If you’ve been following my tracker you might have noticed how close I’m getting to Isla Guadalupe. When I woke up this morning I could see a low dark smudge on the horizon, which looked like a cloud. Although I’m still about 40 miles away, it has been grown larger and clearer all day as I’ve pushed toward it. Guadalupe is the rugged remains of two ancient volcanos, and towers high out of the water, so I’m really looking forward to seeing it become even clearer tomorrow.
As you might have guessed from the title, Guadalupe is not my destination – I need to row past it and then on for several hundred miles more to mainland Mexico. It would have been a hugely exciting place to land, but unfortunately not ideal logistically. It is still pretty awesome to see it though, and anyone who has been at sea for a long time will know what it’s like to first look on land again (even if it’s just a small island). Suddenly my horizon does not stretch out the same distance in every direction; it is not an unbroken circle all around me. My eyes can’t help but be drawn to the lumpy shape in the distance.

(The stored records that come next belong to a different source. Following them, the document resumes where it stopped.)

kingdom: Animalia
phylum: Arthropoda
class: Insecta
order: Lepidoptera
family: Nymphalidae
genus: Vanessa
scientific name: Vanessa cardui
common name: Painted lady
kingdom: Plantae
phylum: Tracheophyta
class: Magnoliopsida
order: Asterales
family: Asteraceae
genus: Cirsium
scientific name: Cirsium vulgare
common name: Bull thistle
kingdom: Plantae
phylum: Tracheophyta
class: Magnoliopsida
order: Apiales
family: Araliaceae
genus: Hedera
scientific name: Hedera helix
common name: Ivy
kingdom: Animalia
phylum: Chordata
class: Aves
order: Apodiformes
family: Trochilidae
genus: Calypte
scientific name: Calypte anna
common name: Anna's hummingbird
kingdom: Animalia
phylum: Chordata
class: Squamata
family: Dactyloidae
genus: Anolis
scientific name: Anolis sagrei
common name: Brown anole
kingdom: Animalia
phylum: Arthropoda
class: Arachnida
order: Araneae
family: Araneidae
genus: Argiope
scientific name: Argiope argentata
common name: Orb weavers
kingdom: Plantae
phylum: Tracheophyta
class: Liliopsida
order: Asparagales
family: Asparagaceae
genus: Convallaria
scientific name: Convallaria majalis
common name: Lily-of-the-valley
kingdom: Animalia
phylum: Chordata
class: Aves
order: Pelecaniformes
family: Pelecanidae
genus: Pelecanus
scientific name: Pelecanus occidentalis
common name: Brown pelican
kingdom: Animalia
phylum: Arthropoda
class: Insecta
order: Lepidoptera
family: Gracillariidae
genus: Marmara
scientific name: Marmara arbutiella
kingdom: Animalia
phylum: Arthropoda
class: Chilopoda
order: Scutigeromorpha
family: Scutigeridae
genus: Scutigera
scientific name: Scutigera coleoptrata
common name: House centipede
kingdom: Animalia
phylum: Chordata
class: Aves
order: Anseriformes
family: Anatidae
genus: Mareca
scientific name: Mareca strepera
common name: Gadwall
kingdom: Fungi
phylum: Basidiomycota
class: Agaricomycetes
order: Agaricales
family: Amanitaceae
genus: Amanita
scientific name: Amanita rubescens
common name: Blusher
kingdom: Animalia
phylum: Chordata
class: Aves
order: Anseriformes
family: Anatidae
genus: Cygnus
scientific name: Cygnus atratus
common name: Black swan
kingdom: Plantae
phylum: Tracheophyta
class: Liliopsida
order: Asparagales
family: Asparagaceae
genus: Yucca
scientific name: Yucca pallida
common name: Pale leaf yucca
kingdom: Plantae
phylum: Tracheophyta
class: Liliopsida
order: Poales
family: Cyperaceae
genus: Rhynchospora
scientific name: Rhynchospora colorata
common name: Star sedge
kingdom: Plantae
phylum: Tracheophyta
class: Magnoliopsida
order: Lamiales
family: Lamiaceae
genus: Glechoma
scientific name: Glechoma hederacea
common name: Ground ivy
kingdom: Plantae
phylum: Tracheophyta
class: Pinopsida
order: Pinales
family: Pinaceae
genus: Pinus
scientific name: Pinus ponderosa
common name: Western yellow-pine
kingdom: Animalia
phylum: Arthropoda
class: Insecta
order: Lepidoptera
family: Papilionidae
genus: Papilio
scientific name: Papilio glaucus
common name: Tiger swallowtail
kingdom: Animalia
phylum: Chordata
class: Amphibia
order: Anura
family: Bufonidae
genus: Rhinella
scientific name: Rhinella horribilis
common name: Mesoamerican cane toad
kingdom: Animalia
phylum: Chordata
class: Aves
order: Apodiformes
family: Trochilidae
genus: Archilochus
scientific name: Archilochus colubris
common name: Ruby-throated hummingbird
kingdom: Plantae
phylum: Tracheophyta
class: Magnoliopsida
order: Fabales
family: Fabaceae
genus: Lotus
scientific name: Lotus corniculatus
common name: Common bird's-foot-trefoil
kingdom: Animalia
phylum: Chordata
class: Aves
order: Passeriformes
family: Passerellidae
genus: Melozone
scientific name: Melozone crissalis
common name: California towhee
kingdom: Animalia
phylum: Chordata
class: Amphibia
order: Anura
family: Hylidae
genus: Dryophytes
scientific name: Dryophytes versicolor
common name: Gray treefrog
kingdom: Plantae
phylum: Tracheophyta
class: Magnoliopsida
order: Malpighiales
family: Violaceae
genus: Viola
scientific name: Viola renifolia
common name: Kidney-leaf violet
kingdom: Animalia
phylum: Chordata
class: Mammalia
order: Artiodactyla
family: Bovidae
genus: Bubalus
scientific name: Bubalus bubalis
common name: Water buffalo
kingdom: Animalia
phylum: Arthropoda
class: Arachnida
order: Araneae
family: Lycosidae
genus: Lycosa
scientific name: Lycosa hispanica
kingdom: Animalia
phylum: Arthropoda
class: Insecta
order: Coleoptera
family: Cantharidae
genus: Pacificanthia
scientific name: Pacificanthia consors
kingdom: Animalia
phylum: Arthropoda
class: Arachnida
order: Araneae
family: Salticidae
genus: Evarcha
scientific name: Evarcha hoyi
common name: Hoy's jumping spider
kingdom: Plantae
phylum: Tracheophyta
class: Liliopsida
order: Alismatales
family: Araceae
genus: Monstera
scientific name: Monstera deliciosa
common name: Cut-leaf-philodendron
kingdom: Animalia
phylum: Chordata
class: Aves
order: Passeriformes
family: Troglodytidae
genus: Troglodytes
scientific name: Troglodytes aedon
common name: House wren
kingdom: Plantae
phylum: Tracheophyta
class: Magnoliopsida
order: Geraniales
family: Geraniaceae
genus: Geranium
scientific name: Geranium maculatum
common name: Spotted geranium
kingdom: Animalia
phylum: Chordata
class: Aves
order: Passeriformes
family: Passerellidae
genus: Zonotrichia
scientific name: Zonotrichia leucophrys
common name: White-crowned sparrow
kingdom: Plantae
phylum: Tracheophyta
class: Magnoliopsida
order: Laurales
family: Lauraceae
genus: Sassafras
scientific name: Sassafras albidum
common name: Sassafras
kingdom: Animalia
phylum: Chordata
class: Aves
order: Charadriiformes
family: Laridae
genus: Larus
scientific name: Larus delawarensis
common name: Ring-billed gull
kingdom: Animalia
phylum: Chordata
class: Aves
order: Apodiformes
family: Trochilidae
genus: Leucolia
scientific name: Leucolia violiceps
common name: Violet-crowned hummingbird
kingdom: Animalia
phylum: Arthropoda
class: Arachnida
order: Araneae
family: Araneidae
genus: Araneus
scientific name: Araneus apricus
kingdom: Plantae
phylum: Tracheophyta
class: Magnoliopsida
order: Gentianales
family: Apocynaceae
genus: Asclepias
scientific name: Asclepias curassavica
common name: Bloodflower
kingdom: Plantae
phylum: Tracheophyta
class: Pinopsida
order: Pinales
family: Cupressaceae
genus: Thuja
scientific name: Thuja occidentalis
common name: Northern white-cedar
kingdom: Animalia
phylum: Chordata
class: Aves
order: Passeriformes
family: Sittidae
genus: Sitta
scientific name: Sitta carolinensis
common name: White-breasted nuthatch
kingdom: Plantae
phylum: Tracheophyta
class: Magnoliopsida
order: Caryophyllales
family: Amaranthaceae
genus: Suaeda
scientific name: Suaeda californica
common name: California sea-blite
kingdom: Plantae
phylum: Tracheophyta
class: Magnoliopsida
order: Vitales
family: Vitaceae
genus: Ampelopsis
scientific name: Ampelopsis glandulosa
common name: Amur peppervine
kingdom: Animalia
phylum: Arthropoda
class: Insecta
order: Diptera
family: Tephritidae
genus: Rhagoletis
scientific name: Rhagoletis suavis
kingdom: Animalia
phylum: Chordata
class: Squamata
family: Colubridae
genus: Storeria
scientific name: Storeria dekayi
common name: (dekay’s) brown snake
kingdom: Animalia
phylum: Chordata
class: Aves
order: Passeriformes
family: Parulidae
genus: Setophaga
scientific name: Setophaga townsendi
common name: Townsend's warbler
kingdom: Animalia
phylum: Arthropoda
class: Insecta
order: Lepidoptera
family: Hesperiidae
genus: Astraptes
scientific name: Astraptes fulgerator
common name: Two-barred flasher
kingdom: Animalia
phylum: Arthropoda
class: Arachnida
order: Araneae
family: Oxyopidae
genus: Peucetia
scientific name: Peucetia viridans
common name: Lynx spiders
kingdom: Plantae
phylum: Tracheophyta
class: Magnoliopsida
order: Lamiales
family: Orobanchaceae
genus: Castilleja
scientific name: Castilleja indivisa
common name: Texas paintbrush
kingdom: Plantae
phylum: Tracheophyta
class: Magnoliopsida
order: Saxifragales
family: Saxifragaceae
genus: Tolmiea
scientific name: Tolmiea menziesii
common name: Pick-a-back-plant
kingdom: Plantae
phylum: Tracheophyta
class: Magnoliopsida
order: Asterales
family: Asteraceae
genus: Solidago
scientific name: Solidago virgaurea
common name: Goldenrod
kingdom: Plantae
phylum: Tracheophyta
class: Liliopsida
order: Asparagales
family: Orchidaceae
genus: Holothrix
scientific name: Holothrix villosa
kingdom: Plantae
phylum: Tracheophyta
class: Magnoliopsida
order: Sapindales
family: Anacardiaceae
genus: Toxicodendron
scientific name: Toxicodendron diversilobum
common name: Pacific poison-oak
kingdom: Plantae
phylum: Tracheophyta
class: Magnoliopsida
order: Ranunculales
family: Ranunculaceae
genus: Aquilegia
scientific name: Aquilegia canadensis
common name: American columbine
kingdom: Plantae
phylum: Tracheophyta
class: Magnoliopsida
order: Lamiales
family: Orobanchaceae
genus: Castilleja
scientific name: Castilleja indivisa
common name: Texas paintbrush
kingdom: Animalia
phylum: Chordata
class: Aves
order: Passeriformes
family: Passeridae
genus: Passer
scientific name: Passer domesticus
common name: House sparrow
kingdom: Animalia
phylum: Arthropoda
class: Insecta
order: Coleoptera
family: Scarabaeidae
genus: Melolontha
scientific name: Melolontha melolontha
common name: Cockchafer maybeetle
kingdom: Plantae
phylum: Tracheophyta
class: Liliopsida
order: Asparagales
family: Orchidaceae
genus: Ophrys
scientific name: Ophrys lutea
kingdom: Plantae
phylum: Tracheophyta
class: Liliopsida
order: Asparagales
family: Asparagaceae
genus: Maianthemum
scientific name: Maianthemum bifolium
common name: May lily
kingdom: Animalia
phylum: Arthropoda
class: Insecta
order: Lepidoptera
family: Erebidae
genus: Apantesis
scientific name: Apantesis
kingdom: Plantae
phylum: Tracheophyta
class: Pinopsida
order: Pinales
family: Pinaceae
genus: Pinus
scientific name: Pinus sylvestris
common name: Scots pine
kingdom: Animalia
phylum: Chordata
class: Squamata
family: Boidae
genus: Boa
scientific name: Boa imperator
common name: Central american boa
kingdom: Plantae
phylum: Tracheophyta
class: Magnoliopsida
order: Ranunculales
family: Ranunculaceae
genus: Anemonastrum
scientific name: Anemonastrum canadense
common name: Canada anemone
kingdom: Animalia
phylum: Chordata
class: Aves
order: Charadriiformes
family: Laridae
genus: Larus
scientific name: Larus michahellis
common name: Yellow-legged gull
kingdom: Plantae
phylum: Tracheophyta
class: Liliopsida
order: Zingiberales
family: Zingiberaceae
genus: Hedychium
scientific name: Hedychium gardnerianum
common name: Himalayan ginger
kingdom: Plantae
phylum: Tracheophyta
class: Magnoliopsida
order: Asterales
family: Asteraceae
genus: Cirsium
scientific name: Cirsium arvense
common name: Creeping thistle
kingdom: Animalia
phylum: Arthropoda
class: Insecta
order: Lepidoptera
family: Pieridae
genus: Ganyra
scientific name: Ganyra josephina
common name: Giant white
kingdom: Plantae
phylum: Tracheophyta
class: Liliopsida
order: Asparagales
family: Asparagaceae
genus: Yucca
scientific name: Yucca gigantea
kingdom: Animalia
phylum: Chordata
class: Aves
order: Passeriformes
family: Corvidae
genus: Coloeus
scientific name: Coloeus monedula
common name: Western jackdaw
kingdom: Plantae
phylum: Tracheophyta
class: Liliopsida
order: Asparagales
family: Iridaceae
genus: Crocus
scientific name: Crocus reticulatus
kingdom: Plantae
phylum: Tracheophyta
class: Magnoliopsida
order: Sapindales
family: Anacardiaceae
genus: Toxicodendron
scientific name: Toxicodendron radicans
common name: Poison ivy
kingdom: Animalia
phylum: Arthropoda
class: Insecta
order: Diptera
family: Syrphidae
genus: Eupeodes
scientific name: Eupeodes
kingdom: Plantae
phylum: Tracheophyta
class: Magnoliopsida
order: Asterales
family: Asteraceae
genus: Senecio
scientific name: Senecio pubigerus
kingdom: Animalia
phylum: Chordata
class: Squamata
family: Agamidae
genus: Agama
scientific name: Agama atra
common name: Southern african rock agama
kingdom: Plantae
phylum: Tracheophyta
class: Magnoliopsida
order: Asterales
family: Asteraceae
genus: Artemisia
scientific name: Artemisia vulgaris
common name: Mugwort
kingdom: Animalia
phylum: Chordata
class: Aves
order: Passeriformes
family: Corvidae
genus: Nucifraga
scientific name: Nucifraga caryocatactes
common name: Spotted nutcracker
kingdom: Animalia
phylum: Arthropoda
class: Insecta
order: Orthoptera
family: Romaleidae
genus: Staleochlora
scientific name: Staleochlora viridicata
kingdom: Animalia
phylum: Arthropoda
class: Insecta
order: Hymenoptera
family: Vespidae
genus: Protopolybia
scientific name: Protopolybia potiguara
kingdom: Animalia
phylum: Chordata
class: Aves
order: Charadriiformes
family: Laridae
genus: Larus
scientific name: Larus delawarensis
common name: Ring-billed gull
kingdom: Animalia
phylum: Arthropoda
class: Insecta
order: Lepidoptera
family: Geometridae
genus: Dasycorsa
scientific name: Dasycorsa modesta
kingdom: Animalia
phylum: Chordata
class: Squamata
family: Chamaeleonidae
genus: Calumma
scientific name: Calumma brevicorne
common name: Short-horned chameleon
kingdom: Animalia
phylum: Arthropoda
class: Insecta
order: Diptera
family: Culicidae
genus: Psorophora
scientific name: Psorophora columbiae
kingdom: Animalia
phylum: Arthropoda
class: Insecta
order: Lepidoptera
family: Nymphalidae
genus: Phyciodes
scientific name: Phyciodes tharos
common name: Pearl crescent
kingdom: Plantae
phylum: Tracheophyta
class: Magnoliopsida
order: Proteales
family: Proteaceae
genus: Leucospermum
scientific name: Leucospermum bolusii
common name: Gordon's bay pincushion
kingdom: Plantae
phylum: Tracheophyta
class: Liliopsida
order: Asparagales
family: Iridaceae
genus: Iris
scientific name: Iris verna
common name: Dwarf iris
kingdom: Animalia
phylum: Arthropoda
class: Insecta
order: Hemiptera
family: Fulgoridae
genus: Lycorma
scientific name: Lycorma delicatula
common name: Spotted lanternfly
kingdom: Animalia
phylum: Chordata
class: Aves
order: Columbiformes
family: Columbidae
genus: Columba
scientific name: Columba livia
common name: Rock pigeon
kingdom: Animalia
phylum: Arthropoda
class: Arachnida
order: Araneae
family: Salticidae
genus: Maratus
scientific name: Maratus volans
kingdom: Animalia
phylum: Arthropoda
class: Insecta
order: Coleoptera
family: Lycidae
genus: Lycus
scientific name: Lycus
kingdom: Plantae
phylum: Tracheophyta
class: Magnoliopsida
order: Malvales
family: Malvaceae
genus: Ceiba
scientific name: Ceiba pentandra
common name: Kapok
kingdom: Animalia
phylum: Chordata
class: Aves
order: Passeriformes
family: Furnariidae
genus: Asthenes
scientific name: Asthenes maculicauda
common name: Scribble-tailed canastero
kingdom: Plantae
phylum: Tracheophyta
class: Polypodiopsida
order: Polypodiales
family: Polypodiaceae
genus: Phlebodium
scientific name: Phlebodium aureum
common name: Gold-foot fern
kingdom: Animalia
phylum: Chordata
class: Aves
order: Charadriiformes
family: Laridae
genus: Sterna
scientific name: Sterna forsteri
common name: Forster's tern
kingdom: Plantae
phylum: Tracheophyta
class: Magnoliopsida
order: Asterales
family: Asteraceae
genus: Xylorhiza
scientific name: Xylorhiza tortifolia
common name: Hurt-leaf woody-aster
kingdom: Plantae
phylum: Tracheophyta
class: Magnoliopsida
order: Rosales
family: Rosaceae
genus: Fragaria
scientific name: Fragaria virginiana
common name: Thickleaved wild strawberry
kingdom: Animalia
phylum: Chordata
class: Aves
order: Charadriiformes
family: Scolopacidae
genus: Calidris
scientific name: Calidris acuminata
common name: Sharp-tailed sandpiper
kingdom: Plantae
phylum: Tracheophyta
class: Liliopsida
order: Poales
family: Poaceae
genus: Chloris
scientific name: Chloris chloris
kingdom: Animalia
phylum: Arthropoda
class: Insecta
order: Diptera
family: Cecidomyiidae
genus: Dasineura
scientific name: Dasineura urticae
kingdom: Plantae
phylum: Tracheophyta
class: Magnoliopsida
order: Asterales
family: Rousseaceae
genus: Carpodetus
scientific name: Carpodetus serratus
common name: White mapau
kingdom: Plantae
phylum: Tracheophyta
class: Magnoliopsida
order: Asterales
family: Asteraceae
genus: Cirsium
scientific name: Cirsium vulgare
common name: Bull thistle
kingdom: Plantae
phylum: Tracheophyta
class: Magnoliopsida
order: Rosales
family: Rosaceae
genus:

Tonight it is cloudy, but I’ve been lucky most of the last week to have clear night skies. Last time there was a run of clear skies at night, a few weeks ago, there was also the brightest moon I’ve ever seen – breathtaking in itself, but not good for stargazing. This week I’ve been rewarded at night with the most fantastic night skies. The stars reach down to the flat horizon in every direction, every single one visible and unobscured by hills, trees or houses. It’s like being upside down in a star filled pool. There are just so many of them, and the whole sky seems so much busier out here. Stars are twinkling on top of each other, shooting stars flash across the sky, and the whole sky shifts gently and the boat bobs around. I’ve caught myself with my mouth hanging open on numerous occasions, completely unaware of myself as I gaze upwards.